It was 3 books in the making, I don't know if Ron was just stupid or a pussy.


----------



## Drew (Jul 24, 2007)

JJ Rodriguez said:


> Spoiler
> 
> 
> 
> It was 3 books in the making, I don't know if Ron was just stupid or a pussy.



It was made abundantly clear it was the latter.


----------



## JJ Rodriguez (Jul 24, 2007)




----------



## oompa (Jul 24, 2007)

well this got me interrested =) ive seen i think.. two of the movies, and i thought they were good, but they didnt get me interrested in reading the books. 

this one might be worth reading tho! im gonna ask my sister if i can borrow hers while im home on vac


----------



## JJ Rodriguez (Jul 25, 2007)

You'll want to read the entire series dude. A lot of references to stuff that you won't have any clue what they're talking about.


----------



## Drew (Jul 25, 2007)

The first two or three are pretty cute, then it gets progressively darker as it goes on. It's still a book intended for kids/young teenagers so don't expect gore, sex, violence, and Republicanism, but it both makes more sense to read them as a whole, and the progression in mood is sort of befitting the storyline and the fact that you basically end the book in the middle of an all-out war.


----------



## oompa (Jul 25, 2007)

no republicanism 

well you guys are probably right, ill just skip it and watch the movie 2013 or something. have no time to read all of them.


----------



## bulb (Jul 31, 2007)

ok i read it and i would have to say its the best book out of the series, very much not a kids story, very deep and well written and well thought out, then again im not much of a reader so im probably not to critical about this kinda stuff, but i really liked the whole series and the way jk rowling ended it.
i want more dammit!!


----------

# # # #

# What you should do
Reproduce the forum thread above word for word, from its first line to its last.

# # # #

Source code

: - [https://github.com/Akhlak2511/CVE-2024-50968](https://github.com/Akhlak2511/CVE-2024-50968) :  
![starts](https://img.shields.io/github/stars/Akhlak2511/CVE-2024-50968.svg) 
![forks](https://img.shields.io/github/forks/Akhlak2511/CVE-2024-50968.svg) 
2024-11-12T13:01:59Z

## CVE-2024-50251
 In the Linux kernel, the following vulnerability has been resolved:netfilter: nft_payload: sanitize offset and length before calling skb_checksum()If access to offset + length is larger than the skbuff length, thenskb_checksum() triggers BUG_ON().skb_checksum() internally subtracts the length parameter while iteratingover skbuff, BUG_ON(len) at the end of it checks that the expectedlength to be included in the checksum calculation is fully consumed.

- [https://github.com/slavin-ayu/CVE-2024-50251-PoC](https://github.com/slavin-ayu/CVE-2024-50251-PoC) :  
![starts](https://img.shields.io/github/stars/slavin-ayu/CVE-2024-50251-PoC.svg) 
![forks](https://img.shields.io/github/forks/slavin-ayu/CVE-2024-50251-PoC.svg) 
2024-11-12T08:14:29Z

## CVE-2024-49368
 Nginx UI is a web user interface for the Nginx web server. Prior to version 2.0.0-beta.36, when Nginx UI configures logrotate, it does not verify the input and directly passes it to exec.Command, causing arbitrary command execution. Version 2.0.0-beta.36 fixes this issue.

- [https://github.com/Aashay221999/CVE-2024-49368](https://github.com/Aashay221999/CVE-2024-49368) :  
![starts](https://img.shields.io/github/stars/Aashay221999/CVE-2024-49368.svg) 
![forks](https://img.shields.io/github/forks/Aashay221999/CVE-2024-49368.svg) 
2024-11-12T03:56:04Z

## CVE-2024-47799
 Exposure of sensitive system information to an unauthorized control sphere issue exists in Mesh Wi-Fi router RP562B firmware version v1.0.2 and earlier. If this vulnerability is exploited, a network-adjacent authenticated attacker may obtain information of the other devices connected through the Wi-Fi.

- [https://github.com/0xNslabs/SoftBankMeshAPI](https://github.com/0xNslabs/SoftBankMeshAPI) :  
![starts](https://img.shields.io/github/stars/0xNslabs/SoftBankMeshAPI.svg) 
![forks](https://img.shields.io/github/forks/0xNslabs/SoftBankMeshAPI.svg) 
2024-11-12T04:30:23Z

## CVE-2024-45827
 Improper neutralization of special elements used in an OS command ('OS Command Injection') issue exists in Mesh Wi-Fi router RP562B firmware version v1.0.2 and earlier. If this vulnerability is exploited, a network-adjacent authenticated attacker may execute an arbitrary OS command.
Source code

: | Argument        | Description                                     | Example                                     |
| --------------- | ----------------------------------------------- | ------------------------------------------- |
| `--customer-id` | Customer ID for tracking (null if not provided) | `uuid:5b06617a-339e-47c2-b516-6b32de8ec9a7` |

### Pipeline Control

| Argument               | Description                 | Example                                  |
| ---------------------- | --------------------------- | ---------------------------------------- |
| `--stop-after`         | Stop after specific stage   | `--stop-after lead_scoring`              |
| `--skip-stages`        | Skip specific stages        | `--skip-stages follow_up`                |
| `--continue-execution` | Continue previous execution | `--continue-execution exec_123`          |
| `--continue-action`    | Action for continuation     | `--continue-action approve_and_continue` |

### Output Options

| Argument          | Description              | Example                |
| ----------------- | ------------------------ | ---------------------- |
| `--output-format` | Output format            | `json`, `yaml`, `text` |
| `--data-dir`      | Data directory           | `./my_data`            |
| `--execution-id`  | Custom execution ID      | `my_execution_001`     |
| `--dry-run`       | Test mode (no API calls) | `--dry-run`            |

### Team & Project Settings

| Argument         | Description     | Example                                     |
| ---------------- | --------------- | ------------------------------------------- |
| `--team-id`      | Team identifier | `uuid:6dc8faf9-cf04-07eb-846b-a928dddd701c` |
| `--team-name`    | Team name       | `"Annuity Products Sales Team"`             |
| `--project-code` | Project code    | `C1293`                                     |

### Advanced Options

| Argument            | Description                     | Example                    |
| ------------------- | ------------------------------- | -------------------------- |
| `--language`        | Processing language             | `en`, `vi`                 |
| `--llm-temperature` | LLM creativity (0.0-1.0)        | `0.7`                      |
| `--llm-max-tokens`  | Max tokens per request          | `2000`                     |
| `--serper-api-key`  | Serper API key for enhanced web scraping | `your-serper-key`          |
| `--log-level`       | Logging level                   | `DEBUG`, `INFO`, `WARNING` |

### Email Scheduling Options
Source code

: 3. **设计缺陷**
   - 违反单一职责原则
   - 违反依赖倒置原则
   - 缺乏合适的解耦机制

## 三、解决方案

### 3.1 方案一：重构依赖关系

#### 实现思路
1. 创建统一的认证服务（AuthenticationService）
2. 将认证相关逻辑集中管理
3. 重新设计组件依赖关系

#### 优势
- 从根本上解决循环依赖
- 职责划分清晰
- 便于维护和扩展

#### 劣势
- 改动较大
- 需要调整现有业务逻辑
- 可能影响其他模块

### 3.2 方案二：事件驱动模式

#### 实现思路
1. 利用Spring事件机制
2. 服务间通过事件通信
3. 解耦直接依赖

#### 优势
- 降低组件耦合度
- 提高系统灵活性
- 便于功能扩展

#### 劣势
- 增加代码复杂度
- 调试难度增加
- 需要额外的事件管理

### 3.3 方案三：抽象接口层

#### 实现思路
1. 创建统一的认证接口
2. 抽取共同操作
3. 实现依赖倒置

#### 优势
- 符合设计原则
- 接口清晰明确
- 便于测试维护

# # # #

# Task result
It was 3 books in the making, I don't know if Ron was just stupid or a pussy.


----------



## Drew (Jul 24, 2007)

JJ Rodriguez said:


> Spoiler
> 
> 
> 
> It was 3 books in the making, I don't know if Ron was just stupid or a pussy.



It was made abundantly clear it was the latter.


----------



## JJ Rodriguez (Jul 24, 2007)




----------



## oompa (Jul 24, 2007)

well this got me interrested =) ive seen i think.. two of the movies, and i thought they were good, but they didnt get me interrested in reading the books. 

this one might be worth reading tho! im gonna ask my sister if i can borrow hers while im home on vac


----------



## JJ Rodriguez (Jul 25, 2007)

You'll want to read the entire series dude. A lot of references to stuff that you won't have any clue what they're talking about.


----------



## Drew (Jul 25, 2007)

The first two or three are pretty cute, then it gets progressively darker as it goes on. It's still a book intended for kids/young teenagers so don't expect gore, sex, violence, and Republicanism, but it both makes more sense to read them as a whole, and the progression in mood is sort of befitting the storyline and the fact that you basically end the book in the middle of an all-out war.


----------



## oompa (Jul 25, 2007)

no republicanism 

well you guys are probably right, ill just skip it and watch the movie 2013 or something. have no time to read all of them.


----------



## bulb (Jul 31, 2007)

ok i read it and i would have to say its the best book out of the series, very much not a kids story, very deep and well written and well thought out, then again im not much of a reader so im probably not to critical about this kinda stuff, but i really liked the whole series and the way jk rowling ended it.
i want more dammit!!


----------